Erstellt am: 8. 6. 2009 - 16:24 Uhr
Kulturschock
Ein aufregendes Bild: Hooligans mit Glatze und Springerstiefeln verkleiden sich als Securities, pöbeln Schwarze an, vertreiben herumsitzende Menschen aus dem Innenhof, und mustern Passanten im Museumsviertel argwöhnisch.
Stefan Elsbacher
Zuerst hab ich mir noch gedacht: Ha!
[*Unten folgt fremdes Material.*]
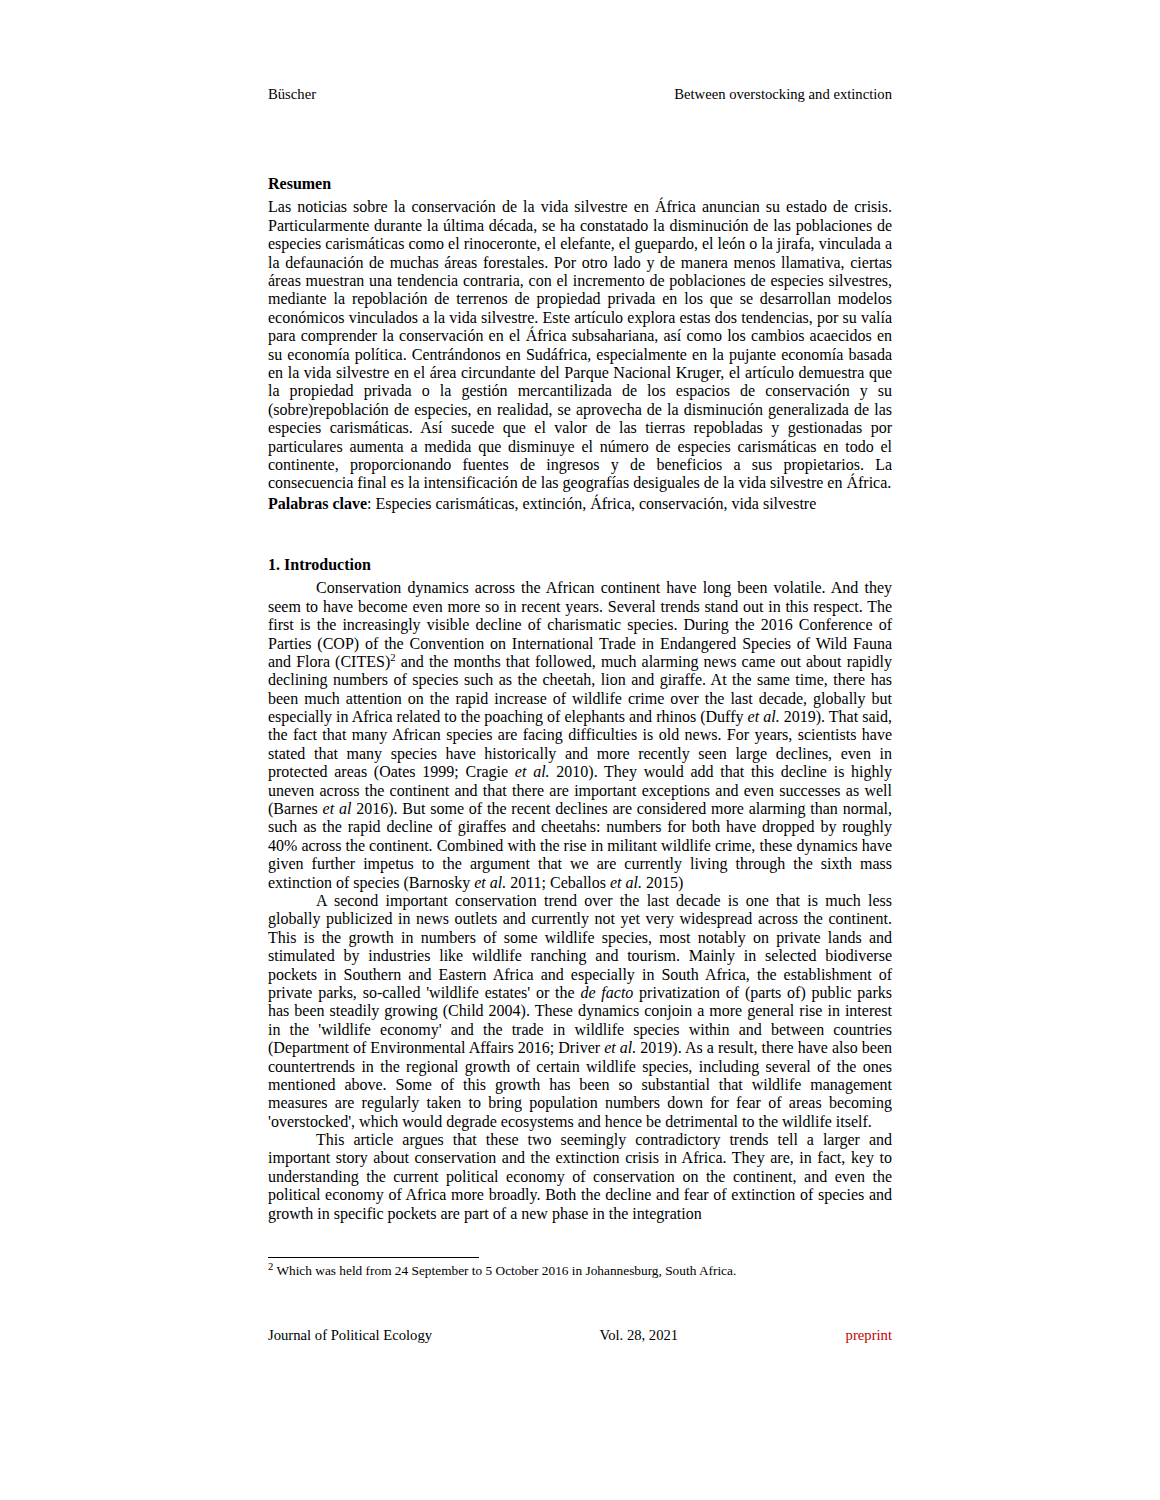Büscher Between overstocking and extinction
Resumen
Las noticias sobre la conservación de la vida silvestre en África anuncian su estado de crisis. Particularmente durante la última década, se ha constatado la disminución de las poblaciones de especies carismáticas como el rinoceronte, el elefante, el guepardo, el león o la jirafa, vinculada a la defaunación de muchas áreas forestales. Por otro lado y de manera menos llamativa, ciertas áreas muestran una tendencia contraria, con el incremento de poblaciones de especies silvestres, mediante la repoblación de terrenos de propiedad privada en los que se desarrollan modelos económicos vinculados a la vida silvestre. Este artículo explora estas dos tendencias, por su valía para comprender la conservación en el África subsahariana, así como los cambios acaecidos en su economía política. Centrándonos en Sudáfrica, especialmente en la pujante economía basada en la vida silvestre en el área circundante del Parque Nacional Kruger, el artículo demuestra que la propiedad privada o la gestión mercantilizada de los espacios de conservación y su (sobre)repoblación de especies, en realidad, se aprovecha de la disminución generalizada de las especies carismáticas. Así sucede que el valor de las tierras repobladas y gestionadas por particulares aumenta a medida que disminuye el número de especies carismáticas en todo el continente, proporcionando fuentes de ingresos y de beneficios a sus propietarios. La consecuencia final es la intensificación de las geografías desiguales de la vida silvestre en África.
Palabras clave: Especies carismáticas, extinción, África, conservación, vida silvestre
1. Introduction
Conservation dynamics across the African continent have long been volatile. And they seem to have become even more so in recent years. Several trends stand out in this respect. The first is the increasingly visible decline of charismatic species. During the 2016 Conference of Parties (COP) of the Convention on International Trade in Endangered Species of Wild Fauna and Flora (CITES)2 and the months that followed, much alarming news came out about rapidly declining numbers of species such as the cheetah, lion and giraffe. At the same time, there has been much attention on the rapid increase of wildlife crime over the last decade, globally but especially in Africa related to the poaching of elephants and rhinos (Duffy et al. 2019). That said, the fact that many African species are facing difficulties is old news. For years, scientists have stated that many species have historically and more recently seen large declines, even in protected areas (Oates 1999; Cragie et al. 2010). They would add that this decline is highly uneven across the continent and that there are important exceptions and even successes as well (Barnes et al 2016). But some of the recent declines are considered more alarming than normal, such as the rapid decline of giraffes and cheetahs: numbers for both have dropped by roughly 40% across the continent. Combined with the rise in militant wildlife crime, these dynamics have given further impetus to the argument that we are currently living through the sixth mass extinction of species (Barnosky et al. 2011; Ceballos et al. 2015)
A second important conservation trend over the last decade is one that is much less globally publicized in news outlets and currently not yet very widespread across the continent. This is the growth in numbers of some wildlife species, most notably on private lands and stimulated by industries like wildlife ranching and tourism. Mainly in selected biodiverse pockets in Southern and Eastern Africa and especially in South Africa, the establishment of private parks, so-called 'wildlife estates' or the de facto privatization of (parts of) public parks has been steadily growing (Child 2004). These dynamics conjoin a more general rise in interest in the 'wildlife economy' and the trade in wildlife species within and between countries (Department of Environmental Affairs 2016; Driver et al. 2019). As a result, there have also been countertrends in the regional growth of certain wildlife species, including several of the ones mentioned above. Some of this growth has been so substantial that wildlife management measures are regularly taken to bring population numbers down for fear of areas becoming 'overstocked', which would degrade ecosystems and hence be detrimental to the wildlife itself.
This article argues that these two seemingly contradictory trends tell a larger and important story about conservation and the extinction crisis in Africa. They are, in fact, key to understanding the current political economy of conservation on the continent, and even the political economy of Africa more broadly. Both the decline and fear of extinction of species and growth in specific pockets are part of a new phase in the integration
2 Which was held from 24 September to 5 October 2016 in Johannesburg, South Africa.
Journal of Political Ecology Vol. 28, 2021 preprint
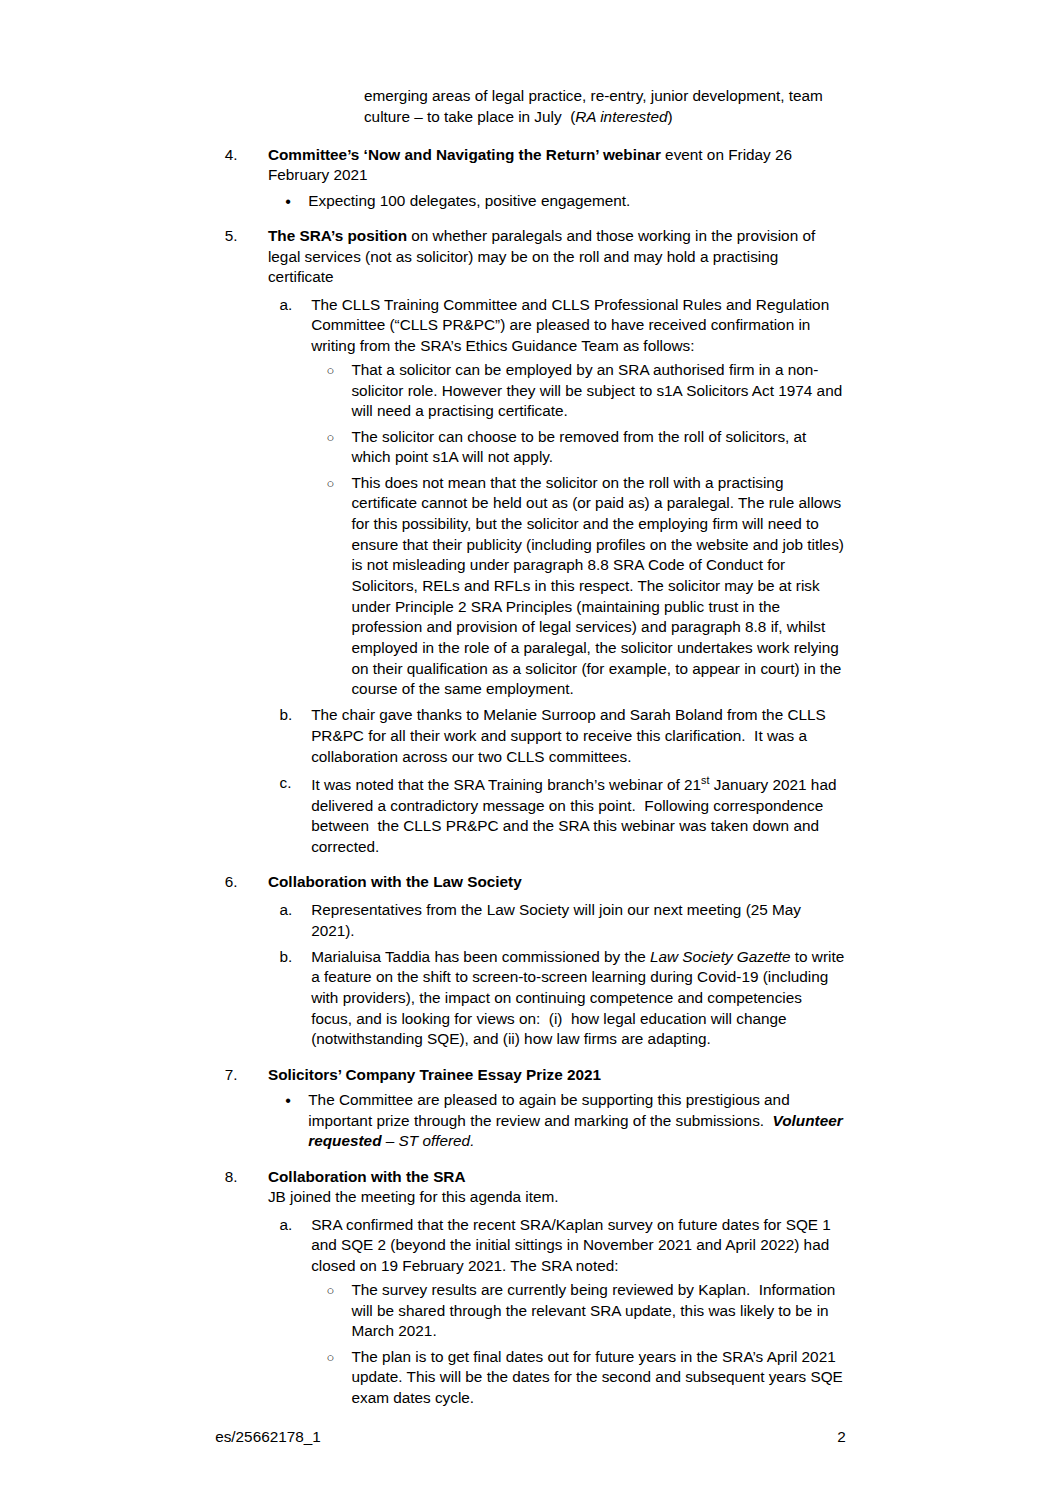emerging areas of legal practice, re-entry, junior development, team culture – to take place in July (RA interested)
Committee’s ‘Now and Navigating the Return’ webinar event on Friday 26 February 2021
Expecting 100 delegates, positive engagement.
The SRA’s position on whether paralegals and those working in the provision of legal services (not as solicitor) may be on the roll and may hold a practising certificate
The CLLS Training Committee and CLLS Professional Rules and Regulation Committee (“CLLS PR&PC”) are pleased to have received confirmation in writing from the SRA’s Ethics Guidance Team as follows:
That a solicitor can be employed by an SRA authorised firm in a non-solicitor role. However they will be subject to s1A Solicitors Act 1974 and will need a practising certificate.
The solicitor can choose to be removed from the roll of solicitors, at which point s1A will not apply.
This does not mean that the solicitor on the roll with a practising certificate cannot be held out as (or paid as) a paralegal. The rule allows for this possibility, but the solicitor and the employing firm will need to ensure that their publicity (including profiles on the website and job titles) is not misleading under paragraph 8.8 SRA Code of Conduct for Solicitors, RELs and RFLs in this respect. The solicitor may be at risk under Principle 2 SRA Principles (maintaining public trust in the profession and provision of legal services) and paragraph 8.8 if, whilst employed in the role of a paralegal, the solicitor undertakes work relying on their qualification as a solicitor (for example, to appear in court) in the course of the same employment.
The chair gave thanks to Melanie Surroop and Sarah Boland from the CLLS PR&PC for all their work and support to receive this clarification. It was a collaboration across our two CLLS committees.
It was noted that the SRA Training branch’s webinar of 21st January 2021 had delivered a contradictory message on this point. Following correspondence between the CLLS PR&PC and the SRA this webinar was taken down and corrected.
Collaboration with the Law Society
Representatives from the Law Society will join our next meeting (25 May 2021).
Marialuisa Taddia has been commissioned by the Law Society Gazette to write a feature on the shift to screen-to-screen learning during Covid-19 (including with providers), the impact on continuing competence and competencies focus, and is looking for views on: (i) how legal education will change (notwithstanding SQE), and (ii) how law firms are adapting.
Solicitors’ Company Trainee Essay Prize 2021
The Committee are pleased to again be supporting this prestigious and important prize through the review and marking of the submissions. Volunteer requested – ST offered.
Collaboration with the SRA
JB joined the meeting for this agenda item.
SRA confirmed that the recent SRA/Kaplan survey on future dates for SQE 1 and SQE 2 (beyond the initial sittings in November 2021 and April 2022) had closed on 19 February 2021. The SRA noted:
The survey results are currently being reviewed by Kaplan. Information will be shared through the relevant SRA update, this was likely to be in March 2021.
The plan is to get final dates out for future years in the SRA’s April 2021 update. This will be the dates for the second and subsequent years SQE exam dates cycle.
es/25662178_1 2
Wieder so eine gelungene Kunst-Intervention im öffentlichen Raum! Als die Intervention in Form von zwei Zweimeterhünen dann auch mich und meine Alkopops-Flasche am Samstagnachmittag erreicht, bin ich richtig froh, mal wieder ins Museumsquartier gekommen zu sein. Der Ort, wo die coolen Sachen halt so passieren. Und ich bin ein Teil davon! Was diesen Kulturcheckern immer so alles einfällt, denke ich mir.
Stefan Elsbacher
Inzwischen dämmert es mir aber schön langsam: Das ist überhaupt gar kein Kunstprojekt. Die Anpöbler werden zwar vom Museumsquartier bezahlt, aber nicht als Künstler, sondern als Securities. Sie sollen aufpassen, dass keiner mehr alkoholische Getränke im Innenhof konsumiert, niemand aussieht wie ein Drogendealer, keiner sicherheitspolizeilich gefährdend auf Stufen oder Betonmauern herumsitzt, Fahrräder geschoben und nicht gefahren werden und dass sich die InnenstadtwienerInnen an ihrem neuen liebsten Wochenendausflugsziel auch richtig benehmen.
Stefan Elsbacher
Auf Facebook sind inzwischen 1500 5000 ur viele FlaneurInnen in der Facebookgruppe "Freiheit im MQ" eingetragen, Tendenz steigend. In Beschwerdebriefen ist von rassistischen und sexistischen Übergriffen der Securities zu lesen.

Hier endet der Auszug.